● **WHAT THE EXERCISE ASKS**
Reproduce the text read from each of the items below, word for word and line for line, and leave the pictures out of your answer.

● **SUPPLIED RECORDS**
-*-

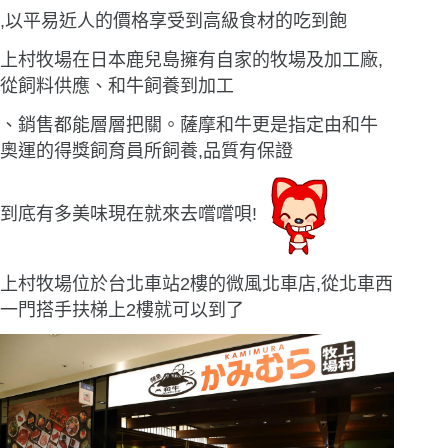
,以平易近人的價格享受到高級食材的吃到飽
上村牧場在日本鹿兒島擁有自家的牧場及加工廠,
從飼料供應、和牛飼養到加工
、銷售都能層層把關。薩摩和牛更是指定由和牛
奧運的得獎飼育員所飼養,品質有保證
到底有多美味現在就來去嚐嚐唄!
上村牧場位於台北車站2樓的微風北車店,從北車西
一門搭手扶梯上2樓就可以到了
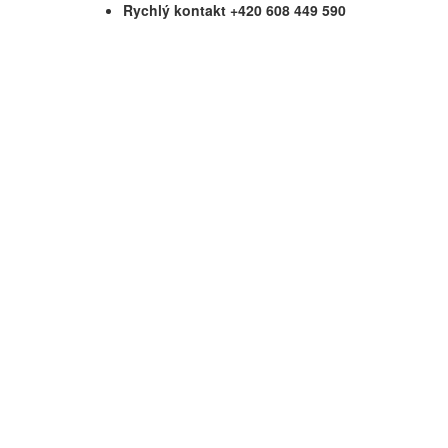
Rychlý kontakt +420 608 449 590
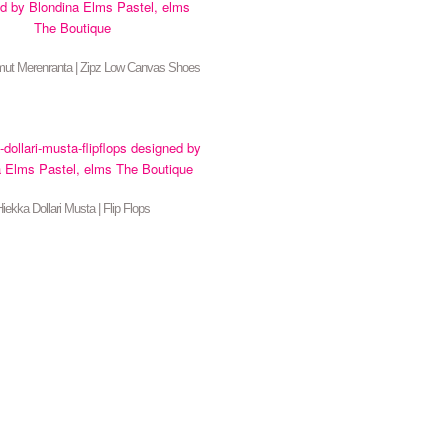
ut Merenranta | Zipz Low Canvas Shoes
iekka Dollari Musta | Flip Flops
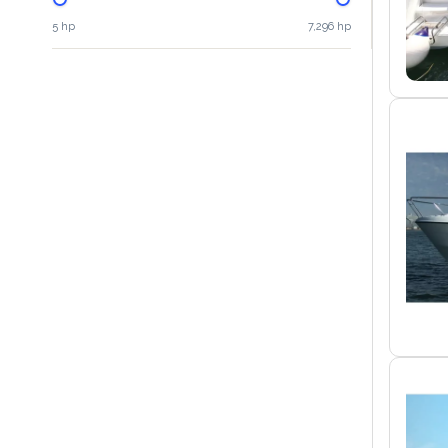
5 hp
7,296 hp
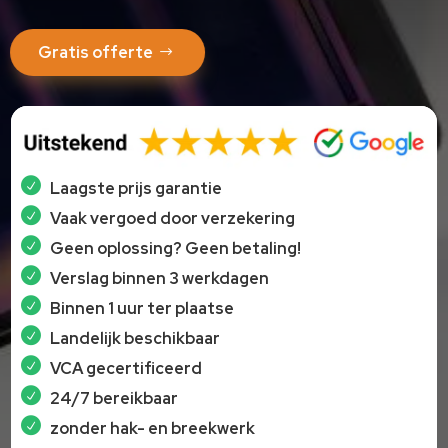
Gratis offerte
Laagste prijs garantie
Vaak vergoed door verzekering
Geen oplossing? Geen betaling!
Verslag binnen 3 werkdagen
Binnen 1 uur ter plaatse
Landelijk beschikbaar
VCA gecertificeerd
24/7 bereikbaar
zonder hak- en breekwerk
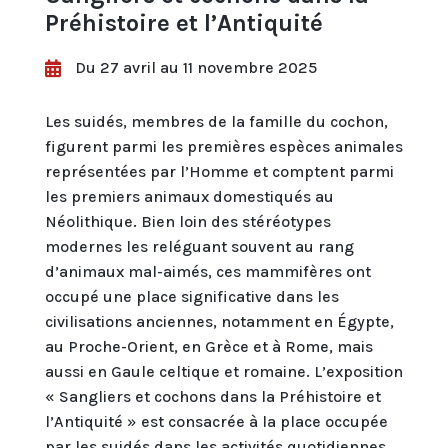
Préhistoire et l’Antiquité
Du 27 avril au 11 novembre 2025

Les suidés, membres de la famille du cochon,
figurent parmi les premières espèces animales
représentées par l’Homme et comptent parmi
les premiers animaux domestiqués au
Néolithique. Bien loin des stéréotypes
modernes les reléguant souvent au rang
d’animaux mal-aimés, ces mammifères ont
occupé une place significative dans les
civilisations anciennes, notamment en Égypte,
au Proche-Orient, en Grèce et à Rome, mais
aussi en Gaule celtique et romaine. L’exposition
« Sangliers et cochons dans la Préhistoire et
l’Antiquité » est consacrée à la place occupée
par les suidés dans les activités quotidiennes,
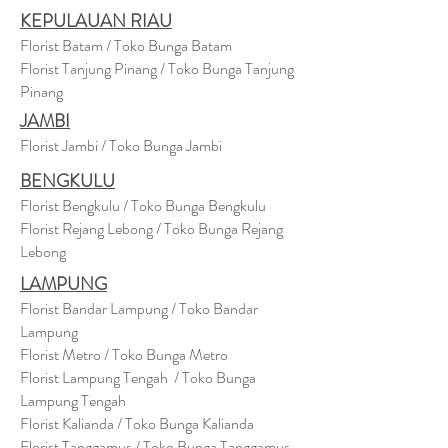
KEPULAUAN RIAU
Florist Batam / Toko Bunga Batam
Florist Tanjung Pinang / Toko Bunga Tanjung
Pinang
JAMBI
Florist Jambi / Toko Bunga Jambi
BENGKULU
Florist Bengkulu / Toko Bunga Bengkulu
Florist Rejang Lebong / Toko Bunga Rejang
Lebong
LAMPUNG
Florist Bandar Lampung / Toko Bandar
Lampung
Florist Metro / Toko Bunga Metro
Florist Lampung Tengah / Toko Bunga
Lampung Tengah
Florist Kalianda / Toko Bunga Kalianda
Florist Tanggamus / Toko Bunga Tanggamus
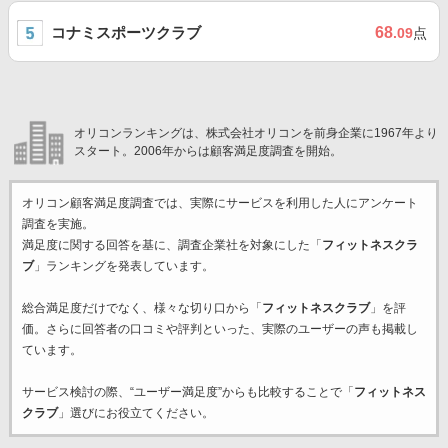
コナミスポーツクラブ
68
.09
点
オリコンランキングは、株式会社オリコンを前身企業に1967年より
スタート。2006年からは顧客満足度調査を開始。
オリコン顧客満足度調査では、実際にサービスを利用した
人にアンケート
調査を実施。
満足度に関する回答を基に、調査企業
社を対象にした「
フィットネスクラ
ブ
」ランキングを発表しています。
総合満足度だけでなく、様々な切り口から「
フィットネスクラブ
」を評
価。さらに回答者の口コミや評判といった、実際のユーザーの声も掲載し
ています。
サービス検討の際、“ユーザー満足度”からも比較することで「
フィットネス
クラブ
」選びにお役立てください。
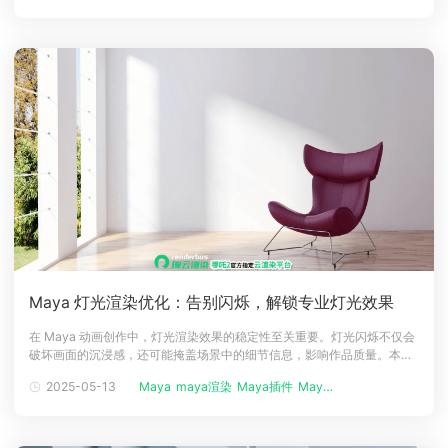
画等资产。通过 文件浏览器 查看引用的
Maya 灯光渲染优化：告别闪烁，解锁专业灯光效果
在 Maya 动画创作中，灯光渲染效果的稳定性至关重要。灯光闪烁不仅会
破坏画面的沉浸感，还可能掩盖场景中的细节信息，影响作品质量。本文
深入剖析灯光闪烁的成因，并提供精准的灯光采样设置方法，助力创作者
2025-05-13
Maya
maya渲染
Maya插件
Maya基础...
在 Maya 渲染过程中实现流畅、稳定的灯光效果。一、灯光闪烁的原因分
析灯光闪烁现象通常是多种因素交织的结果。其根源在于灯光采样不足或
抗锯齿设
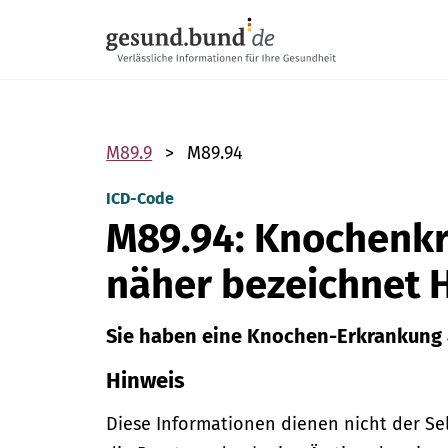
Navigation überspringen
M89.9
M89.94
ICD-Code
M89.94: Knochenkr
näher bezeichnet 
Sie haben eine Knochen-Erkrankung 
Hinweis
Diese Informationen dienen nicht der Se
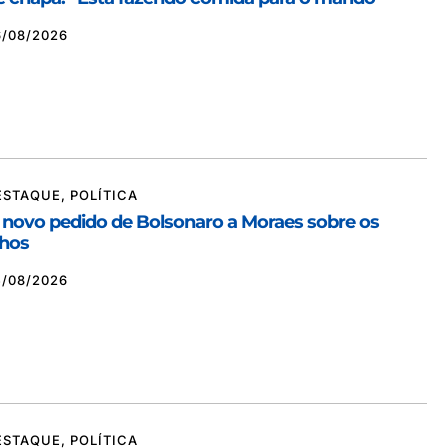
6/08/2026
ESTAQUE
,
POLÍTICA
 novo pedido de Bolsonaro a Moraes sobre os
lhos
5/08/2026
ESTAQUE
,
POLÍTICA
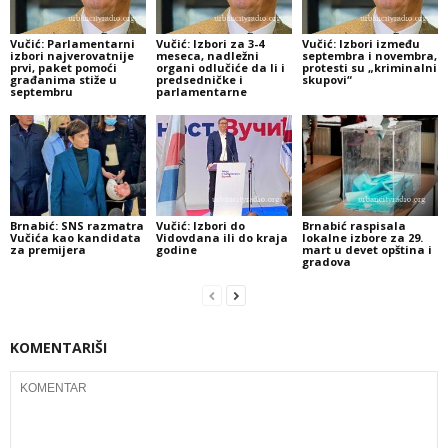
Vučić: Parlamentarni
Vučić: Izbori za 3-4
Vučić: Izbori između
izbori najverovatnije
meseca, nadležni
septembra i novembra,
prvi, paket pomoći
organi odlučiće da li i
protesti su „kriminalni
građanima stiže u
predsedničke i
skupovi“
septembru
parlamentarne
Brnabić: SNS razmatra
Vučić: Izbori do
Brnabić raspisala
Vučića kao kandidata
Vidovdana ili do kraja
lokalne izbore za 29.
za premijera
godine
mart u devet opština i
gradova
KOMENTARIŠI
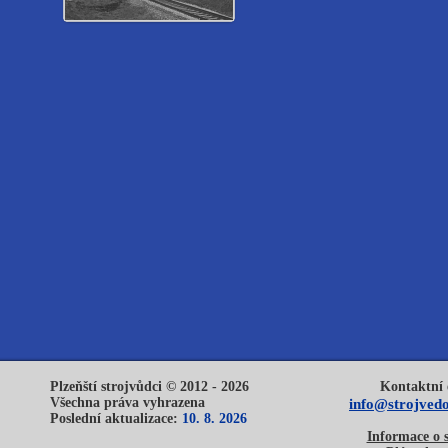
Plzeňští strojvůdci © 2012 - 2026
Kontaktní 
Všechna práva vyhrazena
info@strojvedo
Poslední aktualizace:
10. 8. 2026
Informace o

-*-

● **RESULT FOR THIS EXERCISE**
,以平易近人的價格享受到高級食材的吃到飽
上村牧場在日本鹿兒島擁有自家的牧場及加工廠,
從飼料供應、和牛飼養到加工
、銷售都能層層把關。薩摩和牛更是指定由和牛
奧運的得獎飼育員所飼養,品質有保證
到底有多美味現在就來去嚐嚐唄!
上村牧場位於台北車站2樓的微風北車店,從北車西
一門搭手扶梯上2樓就可以到了
Rychlý kontakt +420 608 449 590
ut Merenranta | Zipz Low Canvas Shoes
iekka Dollari Musta | Flip Flops
5 hp
7,296 hp
Gratis offerte
Laagste prijs garantie
Vaak vergoed door verzekering
Geen oplossing? Geen betaling!
Verslag binnen 3 werkdagen
Binnen 1 uur ter plaatse
Landelijk beschikbaar
VCA gecertificeerd
24/7 bereikbaar
zonder hak- en breekwerk
Préhistoire et l’Antiquité
Du 27 avril au 11 novembre 2025

Les suidés, membres de la famille du cochon,
figurent parmi les premières espèces animales
représentées par l’Homme et comptent parmi
les premiers animaux domestiqués au
Néolithique. Bien loin des stéréotypes
modernes les reléguant souvent au rang
d’animaux mal-aimés, ces mammifères ont
occupé une place significative dans les
civilisations anciennes, notamment en Égypte,
au Proche-Orient, en Grèce et à Rome, mais
aussi en Gaule celtique et romaine. L’exposition
« Sangliers et cochons dans la Préhistoire et
l’Antiquité » est consacrée à la place occupée
par les suidés dans les activités quotidiennes,
KEPULAUAN RIAU
Florist Batam / Toko Bunga Batam
Florist Tanjung Pinang / Toko Bunga Tanjung
Pinang
JAMBI
Florist Jambi / Toko Bunga Jambi
BENGKULU
Florist Bengkulu / Toko Bunga Bengkulu
Florist Rejang Lebong / Toko Bunga Rejang
Lebong
LAMPUNG
Florist Bandar Lampung / Toko Bandar
Lampung
Florist Metro / Toko Bunga Metro
Florist Lampung Tengah / Toko Bunga
Lampung Tengah
Florist Kalianda / Toko Bunga Kalianda
Florist Tanggamus / Toko Bunga Tanggamus
コナミスポーツクラブ
68
.09
点
オリコンランキングは、株式会社オリコンを前身企業に1967年より
スタート。2006年からは顧客満足度調査を開始。
オリコン顧客満足度調査では、実際にサービスを利用した
人にアンケート
調査を実施。
満足度に関する回答を基に、調査企業
社を対象にした「
フィットネスクラ
ブ
」ランキングを発表しています。
総合満足度だけでなく、様々な切り口から「
フィットネスクラブ
」を評
価。さらに回答者の口コミや評判といった、実際のユーザーの声も掲載し
ています。
サービス検討の際、“ユーザー満足度”からも比較することで「
フィットネス
クラブ
」選びにお役立てください。
画等资产。通过 文件浏览器 查看引用的
Maya 灯光渲染优化：告别闪烁，解锁专业灯光效果
在 Maya 动画创作中，灯光渲染效果的稳定性至关重要。灯光闪烁不仅会
破坏画面的沉浸感，还可能掩盖场景中的细节信息，影响作品质量。本文
深入剖析灯光闪烁的成因，并提供精准的灯光采样设置方法，助力创作者
2025-05-13
Maya
maya渲染
Maya插件
Maya基础...
在 Maya 渲染过程中实现流畅、稳定的灯光效果。一、灯光闪烁的原因分
析灯光闪烁现象通常是多种因素交织的结果。其根源在于灯光采样不足或
抗锯齿设
Navigation überspringen
M89.9
M89.94
ICD-Code
M89.94: Knochenkr
näher bezeichnet 
Sie haben eine Knochen-Erkrankung 
Hinweis
Diese Informationen dienen nicht der Se
6/08/2026
ESTAQUE
,
POLÍTICA
 novo pedido de Bolsonaro a Moraes sobre os
lhos
5/08/2026
ESTAQUE
,
POLÍTICA
Vučić: Parlamentarni
Vučić: Izbori za 3-4
Vučić: Izbori između
izbori najverovatnije
meseca, nadležni
septembra i novembra,
prvi, paket pomoći
organi odlučiće da li i
protesti su „kriminalni
građanima stiže u
predsedničke i
skupovi“
septembru
parlamentarne
Brnabić: SNS razmatra
Vučić: Izbori do
Brnabić raspisala
Vučića kao kandidata
Vidovdana ili do kraja
lokalne izbore za 29.
za premijera
godine
mart u devet opština i
gradova
KOMENTARIŠI
Plzeňští strojvůdci © 2012 - 2026
Kontaktní 
Všechna práva vyhrazena
info@strojvedo
Poslední aktualizace:
10. 8. 2026
Informace o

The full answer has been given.